Talvez eu esteja entre estas duas posições. Uma idéia que eu uso muito é de uma esperançazinha afoita. A experiencia política, com este governo, está em um plano de desencanto. Mas há outro plano de desencanto, que é de perceber que a nossa forma de luta precisava ter sido revista um pouco antes. Acho que o desencanto mais complicado é quando a gente se desencanta consigo mesmo.
Percebemos a crise se configurar como uma grande crise política, que continua até agora. Mas crise de quase um ano é quase crônica. A gente entende que a estrutura do estado é complexa, e que as nossas formas de fazer políticas não eram tão … Não se trata de classificar como boas ou más e sim perceber com que estratégias lutamos. Era fundamental a ocupação do poder. Mas o que é fundamental: o lugar de chegada, ocupar, ou como a gente constrói e institui novas práticas?
No desencanto com o governo, ano pasado, mais ou menos junho ou julho, a gente também se descobriu desencantada com a gente mesmo. A Abong, por exemplo, também se posicionou. Mas para construir aquele próprio posicionamento foi preciso analisar a crise de governo e analisar porque aquele também era o nosso projeto. Se não deu certo, não da pra culpar apenas o outro.

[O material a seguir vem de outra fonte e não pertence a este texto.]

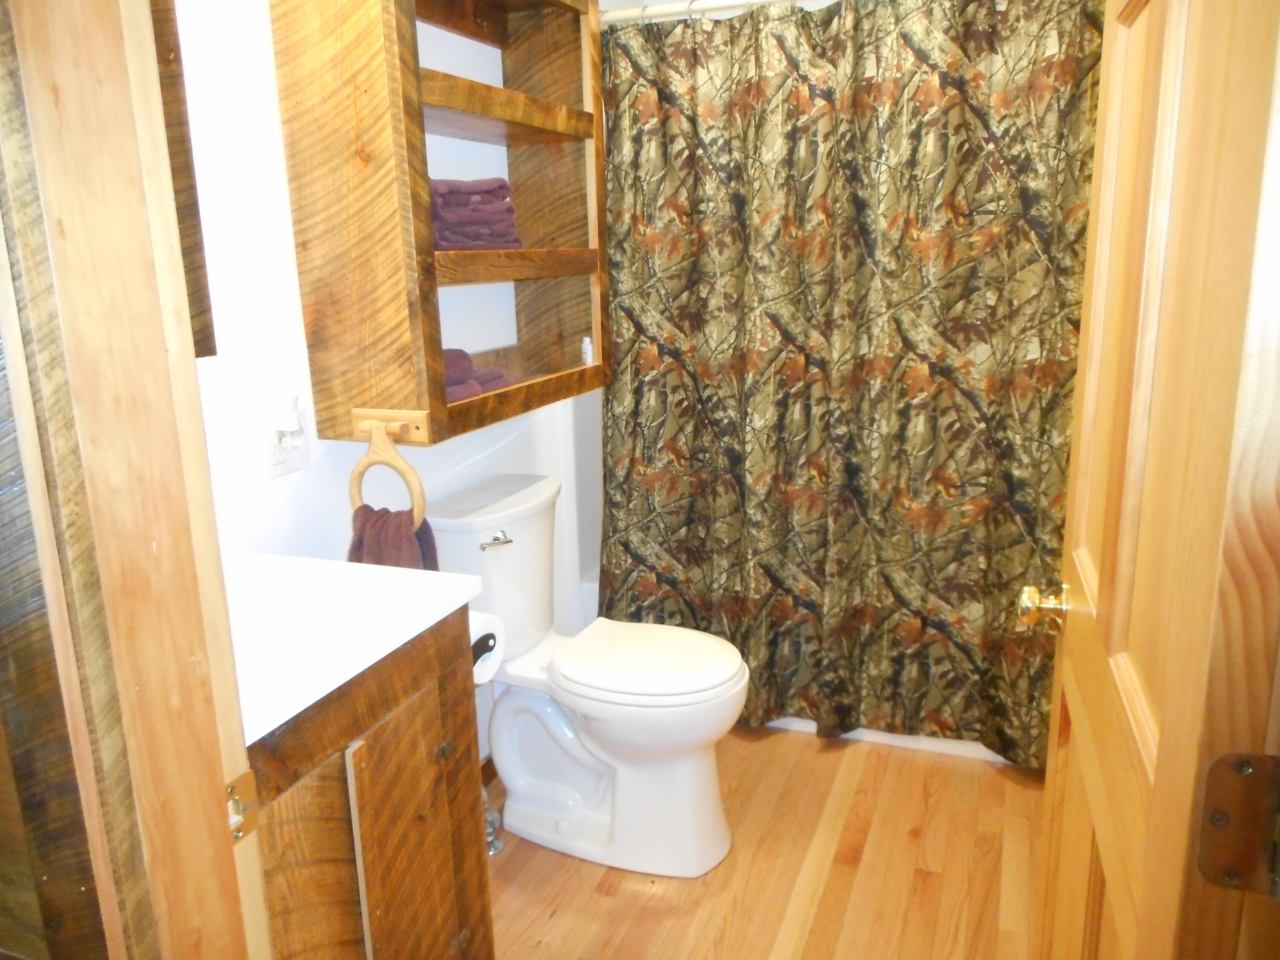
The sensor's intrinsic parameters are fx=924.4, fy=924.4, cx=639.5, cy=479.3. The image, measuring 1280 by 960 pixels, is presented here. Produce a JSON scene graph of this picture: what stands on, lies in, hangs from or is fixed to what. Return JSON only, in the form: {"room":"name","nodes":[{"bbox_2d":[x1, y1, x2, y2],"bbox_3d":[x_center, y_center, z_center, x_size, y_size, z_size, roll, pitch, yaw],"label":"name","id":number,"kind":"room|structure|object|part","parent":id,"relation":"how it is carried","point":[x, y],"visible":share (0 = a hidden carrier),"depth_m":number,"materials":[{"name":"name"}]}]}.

Daí a importância de avaliar que práticas a gente foi construindo ao longo da história e que nos levaram a isso. Não acho que tenha sido um fracasso. Mas insuficiência da nossa ação política, como um conjunto de movimentos, em um momento histórico, nos leva a nos desencantar.
Mas vem a esperançazinha afoita, no sentido de que o desencanto, quando não é desilusão e é apenas descoberta do real, ele traz a esperança. Por isso eu falo da esperançazinha afoita de reinventar novas práticas. Acho que nós precisamos reinventar a utopia, que ficou perdida. E recuperar sentidos políticos. Por exemplo participação e cidadania viraram palavra fácil na boca de todo mundo. Algo como “seja cidadão, vá pra praia”. E como a gente re-significa esses conceitos?

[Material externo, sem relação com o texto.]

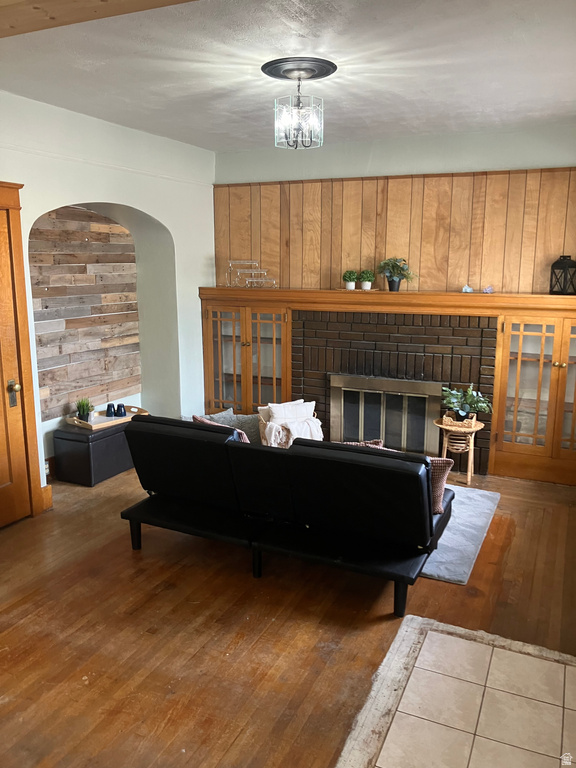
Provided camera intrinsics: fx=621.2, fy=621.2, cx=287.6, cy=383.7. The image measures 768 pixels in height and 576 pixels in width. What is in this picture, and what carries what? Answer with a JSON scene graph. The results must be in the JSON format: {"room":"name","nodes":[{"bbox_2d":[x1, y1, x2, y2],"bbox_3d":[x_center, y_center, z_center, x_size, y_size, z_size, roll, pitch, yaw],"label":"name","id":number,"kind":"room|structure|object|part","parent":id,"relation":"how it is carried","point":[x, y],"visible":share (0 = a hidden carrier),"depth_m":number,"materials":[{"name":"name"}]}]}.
{"room":"living room","nodes":[
{"label":"living room","id":0,"kind":"room"},
{"bbox_2d":[0,91,217,513],"bbox_3d":[-2.040,-0.390,3.828,0.306,2.789,5.763,5,12,25],"label":"left wall","id":1,"kind":"structure","parent":0,"point":[165,215],"depth_m":5.20,"materials":[{"name":"white paint"}]},
{"bbox_2d":[0,207,31,529],"bbox_3d":[-1.944,-0.005,3.698,0.112,2.036,0.881,5,12,25],"label":"wooden door","id":2,"kind":"structure","parent":1,"relation":"in","point":[2,483],"depth_m":4.06,"materials":[{"name":"brown wood"}]},
{"bbox_3d":[-1.818,0.067,4.129,0.066,0.173,0.073,5,12,25],"label":"doorknob","id":3,"kind":"part","parent":2,"relation":"part of","materials":[{"name":"gold metal"}]},
{"bbox_2d":[0,180,44,520],"bbox_3d":[-2.002,-0.100,3.689,0.222,2.267,1.102,5,12,25],"label":"door frame","id":4,"kind":"structure","parent":1,"relation":"attached to","point":[15,205],"depth_m":4.04,"materials":[{"name":"brown wood"}]},
{"bbox_2d":[41,484,52,510],"bbox_3d":[-1.750,0.805,4.402,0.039,0.164,0.121,5,12,25],"label":"baseboard","id":5,"kind":"structure","parent":1,"relation":"attached to","point":[46,494],"depth_m":4.41,"materials":[{"name":"brown wood"}]},
{"bbox_2d":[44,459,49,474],"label":"wall socket","id":6,"kind":"object","parent":1,"relation":"attached to","point":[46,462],"visible":0.42,"depth_m":4.72,"materials":[{"name":"white"}]},
{"bbox_2d":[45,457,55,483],"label":"baseboard","id":7,"kind":"structure","parent":1,"relation":"attached to","point":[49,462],"depth_m":4.93,"materials":[{"name":"brown wood"}]},
{"bbox_2d":[29,206,141,420],"bbox_3d":[-1.806,-0.626,5.224,0.042,1.740,1.679,5,12,25],"label":"wood plank wall","id":8,"kind":"structure","parent":1,"relation":"in","point":[125,378],"depth_m":5.29,"materials":[{"name":"brown wood"}]},
{"bbox_2d":[0,461,575,767],"bbox_3d":[-0.363,1.267,2.795,5.486,0.102,6.983,5,12,25],"label":"wood floor","id":9,"kind":"structure","parent":0,"point":[128,555],"depth_m":2.99,"materials":[{"name":"brown wood"}]},
{"bbox_2d":[53,419,136,486],"bbox_3d":[-1.523,0.523,5.203,0.410,0.413,0.774,5,12,25],"label":"storage ottoman","id":10,"kind":"object","parent":9,"relation":"on","point":[98,442],"visible":0.73,"depth_m":4.91,"materials":[{"name":"black leather"}]},
{"bbox_2d":[65,406,147,430],"bbox_3d":[-1.496,0.273,5.176,0.381,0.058,0.662,9,14,38],"label":"tray","id":11,"kind":"object","parent":10,"relation":"on","point":[132,409],"visible":0.65,"depth_m":5.10,"materials":[{"name":"brown wood"}]},
{"bbox_2d":[76,397,93,420],"bbox_3d":[-1.675,0.198,5.105,0.160,0.212,0.162,10,15,41],"label":"potted plant","id":12,"kind":"object","parent":11,"relation":"on","point":[83,412],"visible":0.95,"depth_m":5.08,"materials":[{"name":"green plant"}]},
{"bbox_2d":[105,402,115,416],"bbox_3d":[-1.512,0.222,5.288,0.088,0.104,0.088,5,12,25],"label":"cup","id":13,"kind":"object","parent":11,"relation":"on","point":[111,412],"visible":0.99,"depth_m":5.26,"materials":[{"name":"blue ceramic"}]},
{"bbox_2d":[116,403,126,416],"bbox_3d":[-1.420,0.226,5.288,0.089,0.101,0.088,-3,12,-13],"label":"cup","id":14,"kind":"object","parent":11,"relation":"on","point":[122,412],"visible":0.99,"depth_m":5.26,"materials":[{"name":"blue ceramic"}]},
{"bbox_2d":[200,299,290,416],"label":"built-in cabinet","id":15,"kind":"object","parent":9,"relation":"on","point":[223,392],"visible":0.68,"depth_m":5.93,"materials":[{"name":"brown wood"}]},
{"bbox_2d":[119,413,456,616],"bbox_3d":[0.024,0.606,3.751,1.925,0.809,0.955,5,12,25],"label":"black sofa","id":16,"kind":"object","parent":9,"relation":"on","point":[293,450],"visible":0.99,"depth_m":3.34,"materials":[{"name":"black leather"}]},
{"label":"sofa leg","id":17,"kind":"part","parent":16,"relation":"part of","materials":[{"name":"black"}]},
{"bbox_2d":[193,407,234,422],"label":"gray pillow","id":18,"kind":"object","parent":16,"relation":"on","point":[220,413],"visible":0.21,"depth_m":5.09,"materials":[{"name":"grey fabric"}]},
{"bbox_2d":[192,415,249,442],"bbox_3d":[-0.409,0.389,4.048,0.462,0.351,0.218,5,12,25],"label":"throw pillow","id":19,"kind":"object","parent":16,"relation":"on","point":[241,433],"visible":0.12,"depth_m":3.96,"materials":[{"name":"fabric"}]},
{"bbox_2d":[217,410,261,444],"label":"gray pillow","id":20,"kind":"object","parent":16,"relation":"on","point":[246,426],"visible":0.44,"depth_m":4.94,"materials":[{"name":"grey fabric"}]},
{"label":"sofa leg","id":21,"kind":"part","parent":16,"relation":"part of","materials":[{"name":"black metal"}]},
{"bbox_2d":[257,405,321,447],"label":"basket","id":22,"kind":"object","parent":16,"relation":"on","point":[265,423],"visible":0.22,"depth_m":5.05,"materials":[{"name":"white wicker"}]},
{"bbox_2d":[257,400,323,448],"bbox_3d":[0.029,0.353,5.105,0.523,0.401,0.441,-4,12,-20],"label":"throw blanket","id":23,"kind":"object","parent":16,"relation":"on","point":[276,415],"visible":0.67,"depth_m":5.02,"materials":[{"name":"white fabric"}]},
{"bbox_2d":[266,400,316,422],"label":"white pillow","id":24,"kind":"object","parent":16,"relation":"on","point":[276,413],"visible":0.54,"depth_m":5.14,"materials":[{"name":"white fabric"}]},
{"bbox_2d":[340,439,383,447],"bbox_3d":[0.376,0.478,3.851,0.432,0.283,0.194,1,11,6],"label":"throw pillow","id":25,"kind":"object","parent":16,"relation":"on","point":[369,444],"visible":0.12,"depth_m":3.80,"materials":[{"name":"fabric"}]},
{"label":"sofa leg","id":26,"kind":"part","parent":16,"relation":"part of","materials":[{"name":"black"}]},
{"bbox_2d":[428,457,453,515],"bbox_3d":[0.699,0.557,3.517,0.472,0.326,0.231,0,11,1],"label":"throw pillow","id":27,"kind":"object","parent":16,"relation":"on","point":[439,475],"visible":0.28,"depth_m":3.44,"materials":[{"name":"fabric"}]},
{"bbox_2d":[336,613,575,767],"bbox_3d":[0.844,1.332,2.085,1.350,0.014,1.455,5,12,25],"label":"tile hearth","id":28,"kind":"object","parent":9,"relation":"on","point":[405,626],"visible":0.99,"depth_m":2.43,"materials":[{"name":"beige tile"}]},
{"bbox_2d":[419,484,500,584],"bbox_3d":[0.432,0.878,4.472,1.918,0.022,1.514,5,12,25],"label":"rug","id":29,"kind":"object","parent":9,"relation":"on","point":[462,499],"visible":0.26,"depth_m":4.00,"materials":[{"name":"grey carpet"}]},
{"bbox_2d":[434,415,486,485],"bbox_3d":[1.382,0.537,5.016,0.383,0.502,0.375,5,12,25],"label":"plant stand","id":30,"kind":"object","parent":9,"relation":"on","point":[469,473],"visible":0.81,"depth_m":4.93,"materials":[{"name":"brown wood"}]},
{"bbox_2d":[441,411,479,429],"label":"wicker basket","id":31,"kind":"object","parent":30,"relation":"on","point":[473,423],"visible":0.7,"depth_m":4.84,"materials":[{"name":"wicker"}]},
{"bbox_2d":[442,383,492,424],"bbox_3d":[1.399,0.152,4.892,0.422,0.313,0.384,5,12,25],"label":"potted plant","id":32,"kind":"object","parent":30,"relation":"on","point":[461,412],"visible":0.98,"depth_m":4.86,"materials":[{"name":"green plant"}]},
{"bbox_2d":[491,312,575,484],"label":"built-in cabinet","id":33,"kind":"object","parent":9,"relation":"on","point":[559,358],"visible":0.96,"depth_m":4.93,"materials":[{"name":"brown wood"}]},
{"bbox_2d":[0,0,575,152],"bbox_3d":[-0.118,-1.549,2.316,4.827,0.115,6.493,5,12,25],"label":"ceiling","id":34,"kind":"structure","parent":0,"point":[225,131],"depth_m":3.31,"materials":[{"name":"white paint"}]},
{"bbox_2d":[0,0,196,37],"bbox_3d":[-0.522,-1.387,2.035,3.524,0.121,0.404,5,12,25],"label":"ceiling beam","id":35,"kind":"structure","parent":34,"relation":"attached to","point":[103,0],"depth_m":2.33,"materials":[{"name":"brown wood"}]},
{"bbox_2d":[261,57,337,80],"bbox_3d":[0.055,-1.693,3.365,0.377,0.039,0.384,5,12,25],"label":"ceiling medallion","id":36,"kind":"object","parent":34,"relation":"attached to","point":[271,73],"visible":0.96,"depth_m":3.29,"materials":[{"name":"grey metal"}]},
{"bbox_2d":[269,67,326,149],"bbox_3d":[0.061,-1.497,3.384,0.374,0.411,0.372,5,12,25],"label":"chandelier","id":37,"kind":"object","parent":36,"relation":"hanging from","point":[296,146],"visible":0.99,"depth_m":3.34,"materials":[{"name":"glass"}]},
{"bbox_2d":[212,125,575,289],"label":"back wall","id":38,"kind":"structure","parent":0,"point":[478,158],"depth_m":5.29,"materials":[{"name":"paint"}]},
{"bbox_2d":[293,308,496,474],"bbox_3d":[0.944,0.016,5.629,1.812,1.341,0.647,5,12,25],"label":"brick fireplace","id":39,"kind":"object","parent":38,"relation":"attached to","point":[296,347],"visible":0.64,"depth_m":5.40,"materials":[{"name":"brick"}]},
{"bbox_2d":[329,373,441,453],"bbox_3d":[0.850,0.302,5.535,0.927,0.749,0.119,5,12,25],"label":"fireplace screen","id":40,"kind":"structure","parent":39,"relation":"in","point":[342,397],"depth_m":5.46,"materials":[{"name":"metal"}]},
{"bbox_2d":[200,288,575,317],"bbox_3d":[0.918,-0.729,5.427,3.567,0.134,0.444,5,12,25],"label":"mantel shelf","id":41,"kind":"object","parent":39,"relation":"on","point":[559,297],"visible":0.92,"depth_m":5.21,"materials":[{"name":"brown wood"}]},
{"bbox_2d":[225,260,276,288],"bbox_3d":[-0.356,-1.047,5.912,0.532,0.257,0.223,5,12,25],"label":"wire rack","id":42,"kind":"object","parent":41,"relation":"on","point":[252,263],"visible":0.99,"depth_m":5.91,"materials":[{"name":"metal"}]},
{"bbox_2d":[342,270,357,290],"bbox_3d":[0.545,-0.918,5.476,0.141,0.180,0.140,-4,12,-21],"label":"potted plant","id":43,"kind":"object","parent":41,"relation":"on","point":[350,279],"visible":0.99,"depth_m":5.44,"materials":[{"name":"green plant"}]},
{"bbox_2d":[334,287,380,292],"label":"tray","id":44,"kind":"object","parent":41,"relation":"on","point":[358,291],"visible":0.74,"depth_m":5.28,"materials":[{"name":"brown wood"}]},
{"bbox_2d":[359,269,374,289],"bbox_3d":[0.688,-0.916,5.441,0.146,0.194,0.145,-5,12,-23],"label":"potted plant","id":45,"kind":"object","parent":41,"relation":"on","point":[369,283],"visible":1,"depth_m":5.41,"materials":[{"name":"green plant"}]},
{"bbox_2d":[377,256,415,290],"bbox_3d":[0.919,-0.950,5.326,0.355,0.310,0.336,-1,11,-7],"label":"potted plant","id":46,"kind":"object","parent":41,"relation":"on","point":[394,273],"visible":1,"depth_m":5.29,"materials":[{"name":"green plant"}]},
{"bbox_2d":[461,284,473,292],"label":"crystal","id":47,"kind":"object","parent":41,"relation":"on","point":[469,289],"visible":0.99,"depth_m":5.01,"materials":[{"name":"blue"}]},
{"bbox_2d":[482,285,493,293],"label":"crystal","id":48,"kind":"object","parent":41,"relation":"on","point":[486,291],"visible":0.99,"depth_m":4.97,"materials":[{"name":"purple stone"}]},
{"bbox_2d":[550,254,575,294],"bbox_3d":[2.123,-0.840,4.771,0.182,0.307,0.183,-4,12,-18],"label":"lantern","id":49,"kind":"object","parent":41,"relation":"on","point":[564,258],"visible":0.98,"depth_m":4.73,"materials":[{"name":"black metal"}]},
{"bbox_2d":[214,168,575,296],"bbox_3d":[1.028,-1.298,5.401,3.603,0.943,0.022,5,12,25],"label":"wood paneling","id":50,"kind":"structure","parent":38,"relation":"attached to","point":[466,270],"depth_m":5.37,"materials":[{"name":"brown wood"}]}
]}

A gente está em uma disputa de sifnificado político sobre o que é o mundo. E é uma luta de hegemonia, contra a dominação. A dominação se reinventa. E a gente precisa se reinventar também. Novas lutas estão surgindo e novas preocupações.
Penso em dois fatos importantes recentes: os trabalhadores da França, os jovens, e os migrantes em Washington. Na França, é uma tentativa de resposta, equivocada, às manifestações do final do ano, dos jovens migrantes ou não migrantes mas de famílias que não são originariamente francesas, que não tinham mercado de trabalho. Pessoas sem cidadania. Ou seja, em Paris e em Washington , são manifestações de pessoas que se sentem sem cidadania. São os migrantes querendo o direito de existir. E como vc pensa a globalização quando existem pessoas em trânsito? O que essas novas lutas nos dizem? O que a luta do Oriente Médio. Temos de pensar nisso também. E a relação do Brasil e a Bolívia, com gasodutos, imigrantes de lá pra ca. E em São Paulo os bolivianos e colombianos, que vivem siturações absurdas no Brasil. A gente não olha isso? Dizemos ter uma política externa avançada, em relação à OMC e à Alca. Mas como é que a gente faz uma política externa com a Bolívia? É de muita complexidade. A gente achava que era difícil, mas nunca conseguiu enxergar que era tão complexo, o que é diferente.